An identical reprint of the entire listing below is expected.

━━━━━━━━━━━━━━━━━━━━

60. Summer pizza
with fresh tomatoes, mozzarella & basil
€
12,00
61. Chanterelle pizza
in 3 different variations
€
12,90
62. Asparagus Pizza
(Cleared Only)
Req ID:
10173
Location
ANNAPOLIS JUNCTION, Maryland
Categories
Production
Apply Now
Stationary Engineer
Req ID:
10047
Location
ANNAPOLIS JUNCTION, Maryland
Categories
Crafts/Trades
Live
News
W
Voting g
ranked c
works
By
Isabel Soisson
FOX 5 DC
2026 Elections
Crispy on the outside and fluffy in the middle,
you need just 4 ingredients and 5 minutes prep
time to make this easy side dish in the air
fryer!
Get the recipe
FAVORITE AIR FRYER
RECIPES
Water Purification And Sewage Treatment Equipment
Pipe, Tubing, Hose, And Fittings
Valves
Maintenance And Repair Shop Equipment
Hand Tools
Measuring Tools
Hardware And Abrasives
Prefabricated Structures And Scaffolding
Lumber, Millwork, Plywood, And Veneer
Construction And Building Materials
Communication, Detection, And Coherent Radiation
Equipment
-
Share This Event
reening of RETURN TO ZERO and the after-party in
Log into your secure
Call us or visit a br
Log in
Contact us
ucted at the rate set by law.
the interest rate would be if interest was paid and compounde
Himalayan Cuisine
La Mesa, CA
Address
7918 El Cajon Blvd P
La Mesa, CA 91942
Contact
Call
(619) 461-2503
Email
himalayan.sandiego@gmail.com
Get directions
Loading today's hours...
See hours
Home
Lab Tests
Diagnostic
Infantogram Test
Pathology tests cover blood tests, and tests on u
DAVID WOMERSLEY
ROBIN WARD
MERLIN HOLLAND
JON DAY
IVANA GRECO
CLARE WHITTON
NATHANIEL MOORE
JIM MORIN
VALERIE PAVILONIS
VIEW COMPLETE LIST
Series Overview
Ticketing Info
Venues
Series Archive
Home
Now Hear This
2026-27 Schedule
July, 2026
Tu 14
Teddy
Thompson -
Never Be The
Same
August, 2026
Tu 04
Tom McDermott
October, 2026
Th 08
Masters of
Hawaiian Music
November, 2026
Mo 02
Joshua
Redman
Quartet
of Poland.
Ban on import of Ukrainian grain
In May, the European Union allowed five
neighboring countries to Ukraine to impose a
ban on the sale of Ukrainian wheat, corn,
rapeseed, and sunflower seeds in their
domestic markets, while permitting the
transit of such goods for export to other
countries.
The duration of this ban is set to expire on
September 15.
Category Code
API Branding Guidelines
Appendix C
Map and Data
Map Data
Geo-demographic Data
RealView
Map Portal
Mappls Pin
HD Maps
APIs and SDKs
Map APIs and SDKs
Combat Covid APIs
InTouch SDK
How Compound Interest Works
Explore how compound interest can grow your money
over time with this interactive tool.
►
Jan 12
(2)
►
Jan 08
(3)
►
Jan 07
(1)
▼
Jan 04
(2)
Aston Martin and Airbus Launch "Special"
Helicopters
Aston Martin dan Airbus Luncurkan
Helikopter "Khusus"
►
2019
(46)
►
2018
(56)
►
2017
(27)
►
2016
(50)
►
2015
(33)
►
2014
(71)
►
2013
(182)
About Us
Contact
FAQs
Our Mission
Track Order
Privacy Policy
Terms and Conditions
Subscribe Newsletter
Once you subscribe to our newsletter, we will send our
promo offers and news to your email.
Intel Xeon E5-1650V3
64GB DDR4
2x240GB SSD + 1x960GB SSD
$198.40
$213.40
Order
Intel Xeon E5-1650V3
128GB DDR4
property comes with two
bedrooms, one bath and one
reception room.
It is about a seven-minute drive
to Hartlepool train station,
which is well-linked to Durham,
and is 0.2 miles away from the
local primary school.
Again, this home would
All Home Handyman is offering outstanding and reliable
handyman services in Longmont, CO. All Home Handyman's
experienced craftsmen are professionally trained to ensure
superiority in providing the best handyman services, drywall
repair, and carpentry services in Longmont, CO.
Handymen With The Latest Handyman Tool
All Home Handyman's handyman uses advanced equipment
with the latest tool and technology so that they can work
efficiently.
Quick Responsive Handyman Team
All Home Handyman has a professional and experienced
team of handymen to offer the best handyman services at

━━━━━━━━━━━━━━━━━━━━

RESULT OF THE EXERCISE -
60. Summer pizza
with fresh tomatoes, mozzarella & basil
€
12,00
61. Chanterelle pizza
in 3 different variations
€
12,90
62. Asparagus Pizza
(Cleared Only)
Req ID:
10173
Location
ANNAPOLIS JUNCTION, Maryland
Categories
Production
Apply Now
Stationary Engineer
Req ID:
10047
Location
ANNAPOLIS JUNCTION, Maryland
Categories
Crafts/Trades
Live
News
W
Voting g
ranked c
works
By
Isabel Soisson
FOX 5 DC
2026 Elections
Crispy on the outside and fluffy in the middle,
you need just 4 ingredients and 5 minutes prep
time to make this easy side dish in the air
fryer!
Get the recipe
FAVORITE AIR FRYER
RECIPES
Water Purification And Sewage Treatment Equipment
Pipe, Tubing, Hose, And Fittings
Valves
Maintenance And Repair Shop Equipment
Hand Tools
Measuring Tools
Hardware And Abrasives
Prefabricated Structures And Scaffolding
Lumber, Millwork, Plywood, And Veneer
Construction And Building Materials
Communication, Detection, And Coherent Radiation
Equipment
-
Share This Event
reening of RETURN TO ZERO and the after-party in
Log into your secure
Call us or visit a br
Log in
Contact us
ucted at the rate set by law.
the interest rate would be if interest was paid and compounde
Himalayan Cuisine
La Mesa, CA
Address
7918 El Cajon Blvd P
La Mesa, CA 91942
Contact
Call
(619) 461-2503
Email
himalayan.sandiego@gmail.com
Get directions
Loading today's hours...
See hours
Home
Lab Tests
Diagnostic
Infantogram Test
Pathology tests cover blood tests, and tests on u
DAVID WOMERSLEY
ROBIN WARD
MERLIN HOLLAND
JON DAY
IVANA GRECO
CLARE WHITTON
NATHANIEL MOORE
JIM MORIN
VALERIE PAVILONIS
VIEW COMPLETE LIST
Series Overview
Ticketing Info
Venues
Series Archive
Home
Now Hear This
2026-27 Schedule
July, 2026
Tu 14
Teddy
Thompson -
Never Be The
Same
August, 2026
Tu 04
Tom McDermott
October, 2026
Th 08
Masters of
Hawaiian Music
November, 2026
Mo 02
Joshua
Redman
Quartet
of Poland.
Ban on import of Ukrainian grain
In May, the European Union allowed five
neighboring countries to Ukraine to impose a
ban on the sale of Ukrainian wheat, corn,
rapeseed, and sunflower seeds in their
domestic markets, while permitting the
transit of such goods for export to other
countries.
The duration of this ban is set to expire on
September 15.
Category Code
API Branding Guidelines
Appendix C
Map and Data
Map Data
Geo-demographic Data
RealView
Map Portal
Mappls Pin
HD Maps
APIs and SDKs
Map APIs and SDKs
Combat Covid APIs
InTouch SDK
How Compound Interest Works
Explore how compound interest can grow your money
over time with this interactive tool.
►
Jan 12
(2)
►
Jan 08
(3)
►
Jan 07
(1)
▼
Jan 04
(2)
Aston Martin and Airbus Launch "Special"
Helicopters
Aston Martin dan Airbus Luncurkan
Helikopter "Khusus"
►
2019
(46)
►
2018
(56)
►
2017
(27)
►
2016
(50)
►
2015
(33)
►
2014
(71)
►
2013
(182)
About Us
Contact
FAQs
Our Mission
Track Order
Privacy Policy
Terms and Conditions
Subscribe Newsletter
Once you subscribe to our newsletter, we will send our
promo offers and news to your email.
Intel Xeon E5-1650V3
64GB DDR4
2x240GB SSD + 1x960GB SSD
$198.40
$213.40
Order
Intel Xeon E5-1650V3
128GB DDR4
property comes with two
bedrooms, one bath and one
reception room.
It is about a seven-minute drive
to Hartlepool train station,
which is well-linked to Durham,
and is 0.2 miles away from the
local primary school.
Again, this home would
All Home Handyman is offering outstanding and reliable
handyman services in Longmont, CO. All Home Handyman's
experienced craftsmen are professionally trained to ensure
superiority in providing the best handyman services, drywall
repair, and carpentry services in Longmont, CO.
Handymen With The Latest Handyman Tool
All Home Handyman's handyman uses advanced equipment
with the latest tool and technology so that they can work
efficiently.
Quick Responsive Handyman Team
All Home Handyman has a professional and experienced
team of handymen to offer the best handyman services at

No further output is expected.